Washington, Jan 19 (ANI): A new NASA research has suggested that a wider range of asteroids were capable of creating the kind of amino acids used by life on Earth.
In March 2009, researchers at NASA's Goddard Space Flight Center in Greenbelt found an excess of the left-handed form of the amino acid isovaline in samples of meteorites that came from carbon-rich asteroids.
The discovery suggested that perhaps left-handed life got its start in space, where conditions in asteroids favored the creation of left-handed amino acids. Meteorite impacts could have supplied this material, enriched in left-handed molecules, to Earth.
In the new research, the team has reported that finding excess left-handed isovaline (L-isovaline) in a much wider variety of carbon-rich meteorites.
"This tells us our initial discovery wasn't a fluke; that there really was something going on in the asteroids where these meteorites came from that favors the creation of left-handed amino acids," said Daniel Glavin of NASA Goddard.

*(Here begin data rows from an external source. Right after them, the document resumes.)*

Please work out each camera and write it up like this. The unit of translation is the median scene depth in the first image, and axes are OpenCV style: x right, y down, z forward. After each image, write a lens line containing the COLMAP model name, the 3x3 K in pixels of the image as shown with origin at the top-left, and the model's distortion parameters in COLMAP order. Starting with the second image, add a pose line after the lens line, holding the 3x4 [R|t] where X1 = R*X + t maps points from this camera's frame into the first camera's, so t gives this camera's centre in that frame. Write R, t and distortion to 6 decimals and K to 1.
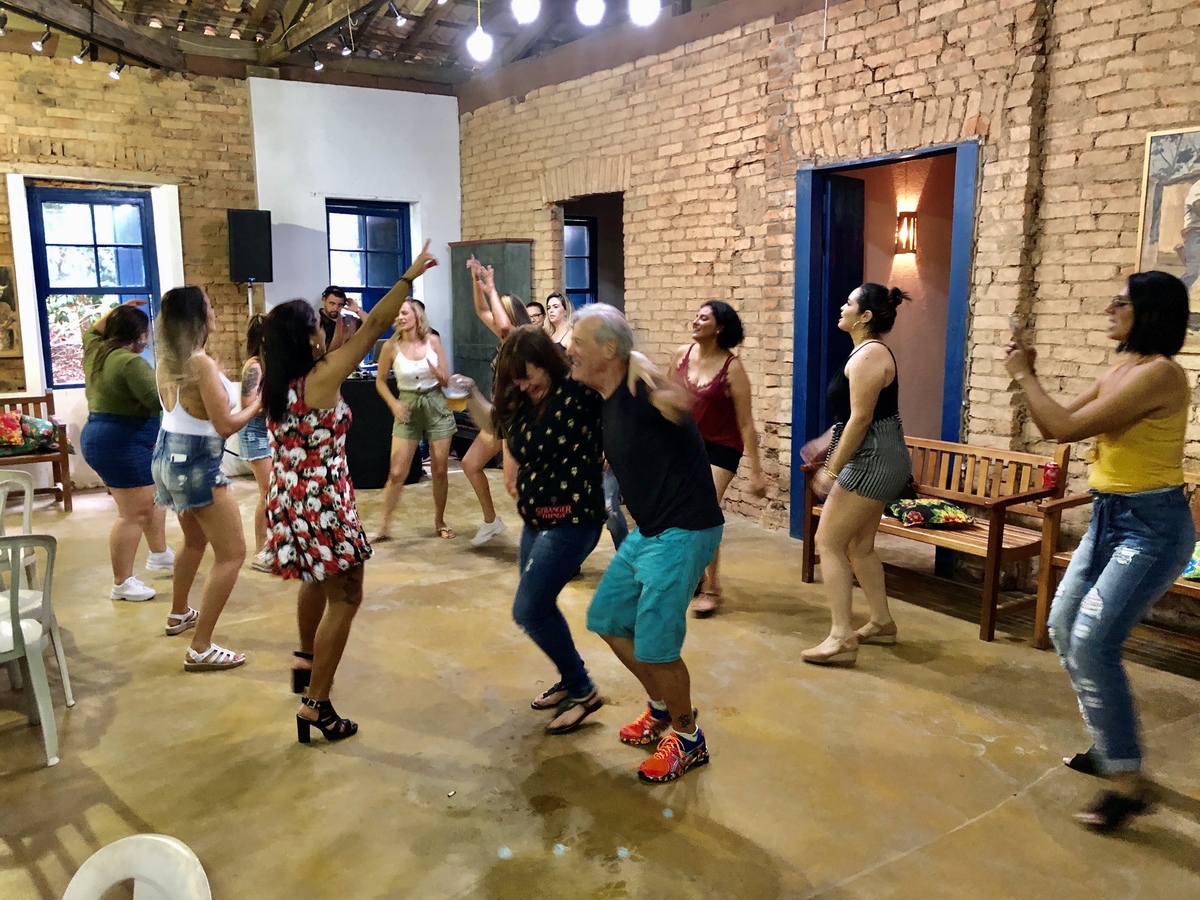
lens RADIAL K [[989.8, 0, 586.0], [0, 989.8, 453.5], [0, 0, 1]] dist [0.025612, -0.027520]
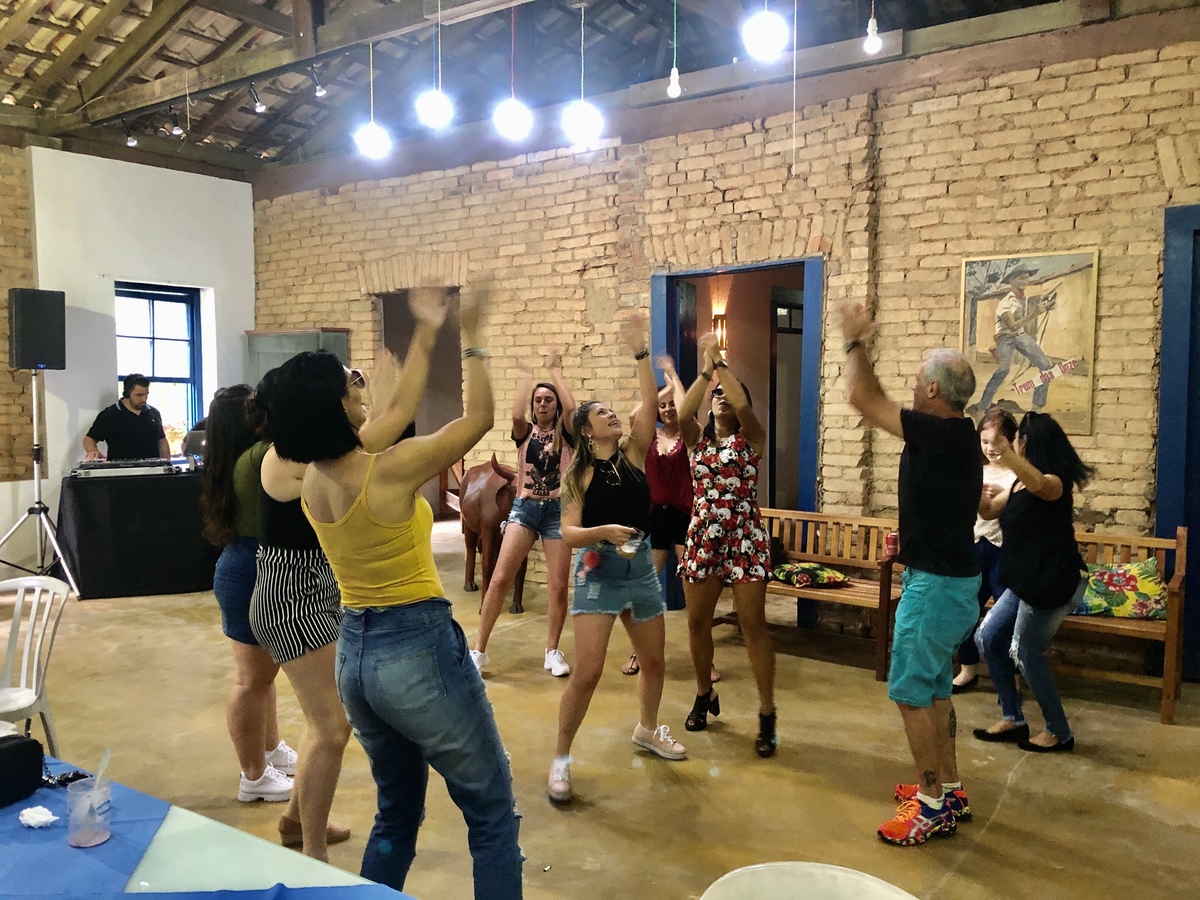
lens RADIAL K [[989.8, 0, 591.2], [0, 989.8, 462.0], [0, 0, 1]] dist [0.025612, -0.027520]
pose [[0.942621, -0.019983, 0.333266, -0.191634], [0.048599, 0.995788, -0.077751, 0.004932], [-0.330308, 0.089486, 0.939622, 0.001911]]
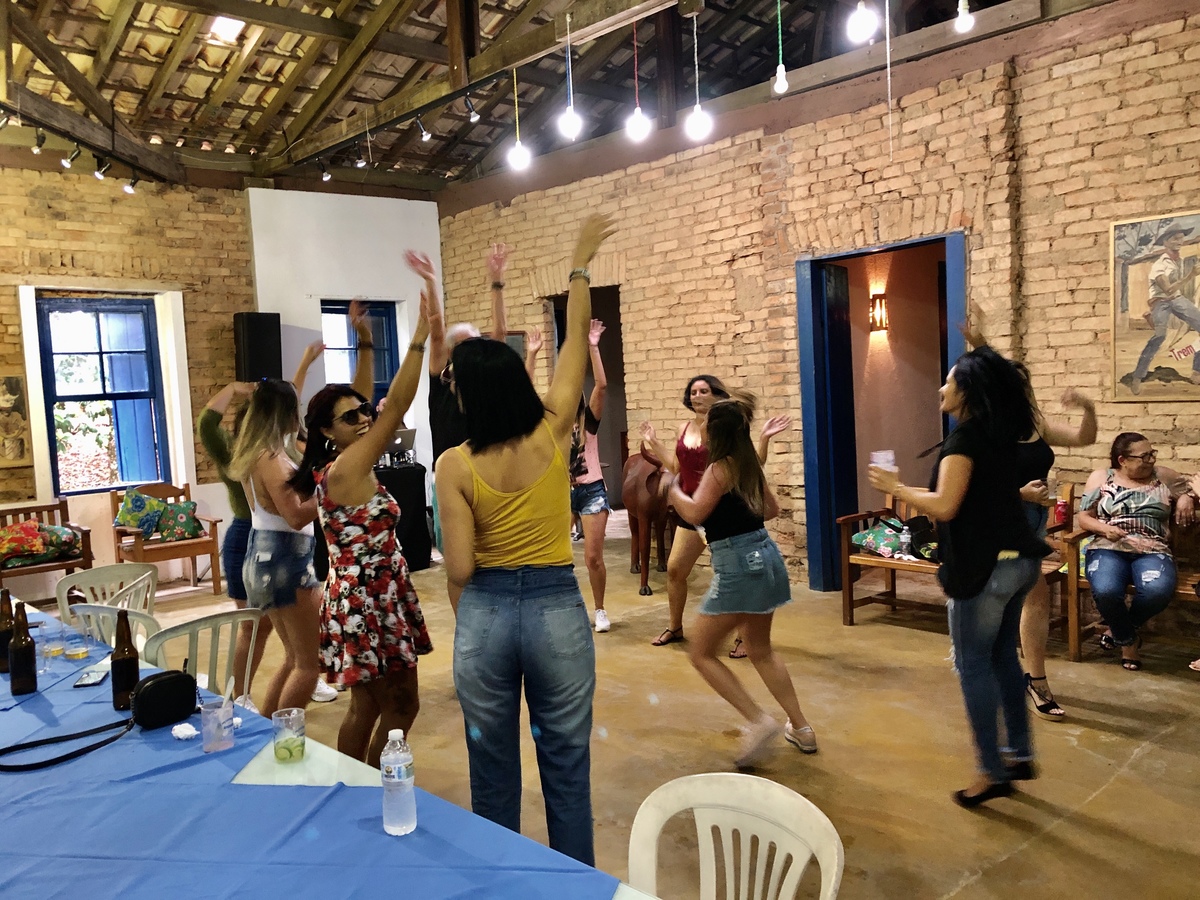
lens RADIAL K [[989.8, 0, 599.0], [0, 989.8, 456.6], [0, 0, 1]] dist [0.025612, -0.027520]
pose [[0.990550, -0.051977, 0.126923, -0.140467], [0.062969, 0.994459, -0.084179, 0.014689], [-0.121844, 0.091376, 0.988334, -0.058209]]
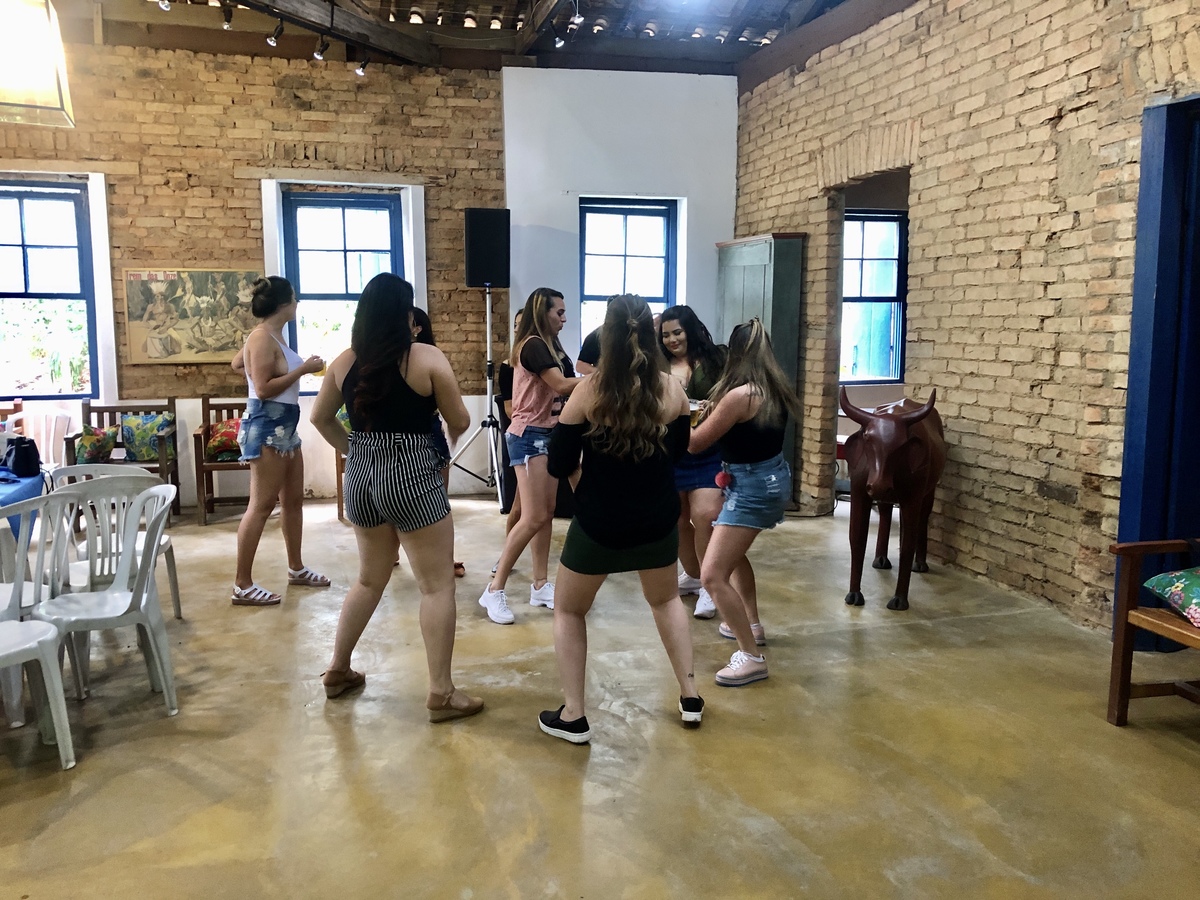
lens RADIAL K [[989.8, 0, 587.0], [0, 989.8, 448.3], [0, 0, 1]] dist [0.025612, -0.027520]
pose [[0.934403, 0.050641, -0.352598, 0.092542], [-0.060694, 0.998003, -0.017507, -0.014264], [0.351008, 0.037759, 0.935611, 0.200951]]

L-isovaline excesses in these additional water-altered type 1 meteorites (i.e. CM1 and CR1) has suggested that extra left-handed amino acids in water- ltered meteorites are much more common than previously thought, according to Glavin.
Now the question is what process creates extra left-handed amino acids. There are several options, and it will take more research to identify the specific reaction, according to the team.

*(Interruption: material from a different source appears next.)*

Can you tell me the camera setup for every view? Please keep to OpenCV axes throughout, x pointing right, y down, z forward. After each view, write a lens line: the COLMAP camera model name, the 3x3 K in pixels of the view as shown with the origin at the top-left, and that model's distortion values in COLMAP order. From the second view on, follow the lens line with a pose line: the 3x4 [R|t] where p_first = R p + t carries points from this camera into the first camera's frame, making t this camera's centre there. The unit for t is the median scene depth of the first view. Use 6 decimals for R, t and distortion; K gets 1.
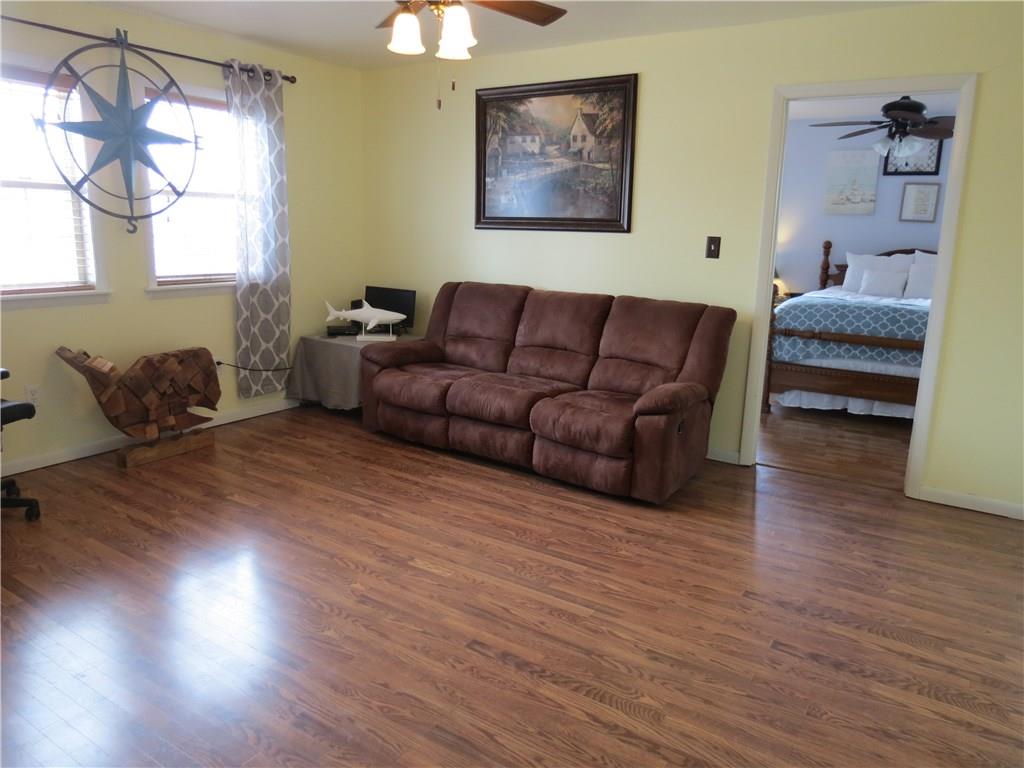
lens RADIAL K [[719.7, 0, 512.0], [0, 719.7, 384.0], [0, 0, 1]] dist [-0.042385, 0.007549]
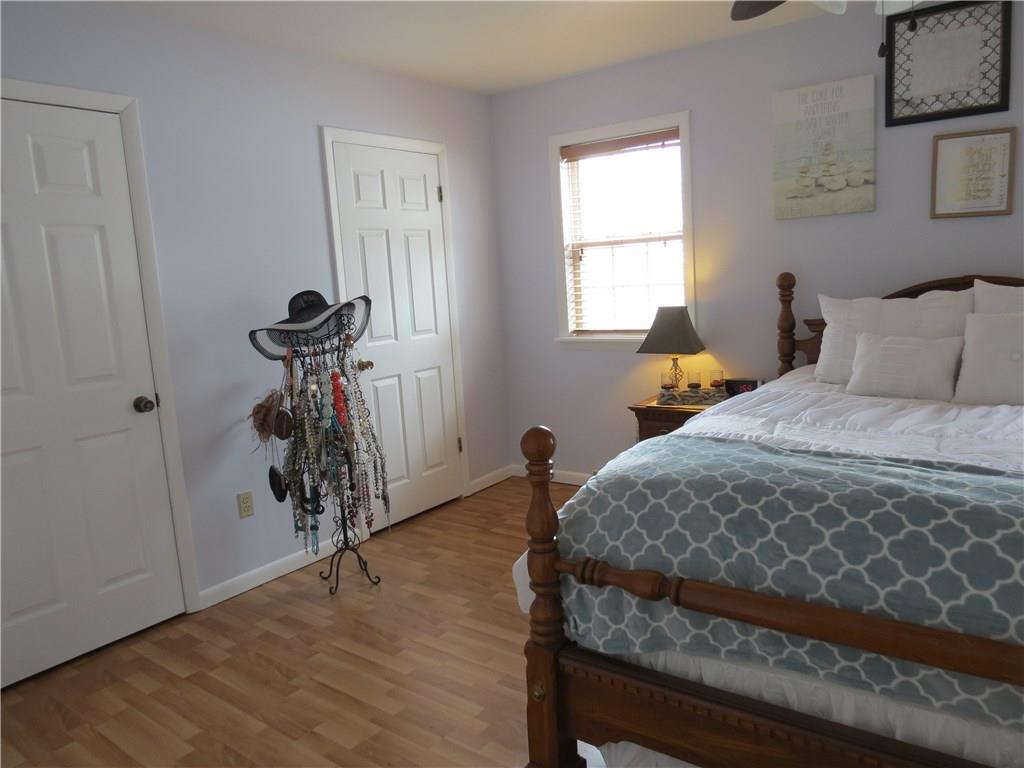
lens RADIAL K [[719.7, 0, 512.0], [0, 719.7, 384.0], [0, 0, 1]] dist [-0.042385, 0.007549]
pose [[0.994556, -0.072592, -0.074758, 0.307832], [0.067612, 0.995451, -0.067129, -0.112249], [0.079291, 0.061709, 0.994940, 0.538335]]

However, "liquid water seems to be the key. We can tell how much these asteroids were altered by liquid water by analyzing the minerals their meteorites contain. The more these asteroids were altered, the greater the excess L-isovaline we found. This indicates some process involving liquid water favors the creation of left-handed amino acids," said Galvin.
Another clue comes from the total amount of isovaline found in each meteorite. "In the meteorites with the largest left-handed excess, we find about 1,000 times less isovaline than in meteorites with a small or non-detectable left-handed excess. This tells us that to get the excess, you need to use up or destroy the amino acid, so the process is a double-edged sword," added Glavin.
The findings were published online in Meteoritics and Planetary Science. (ANI)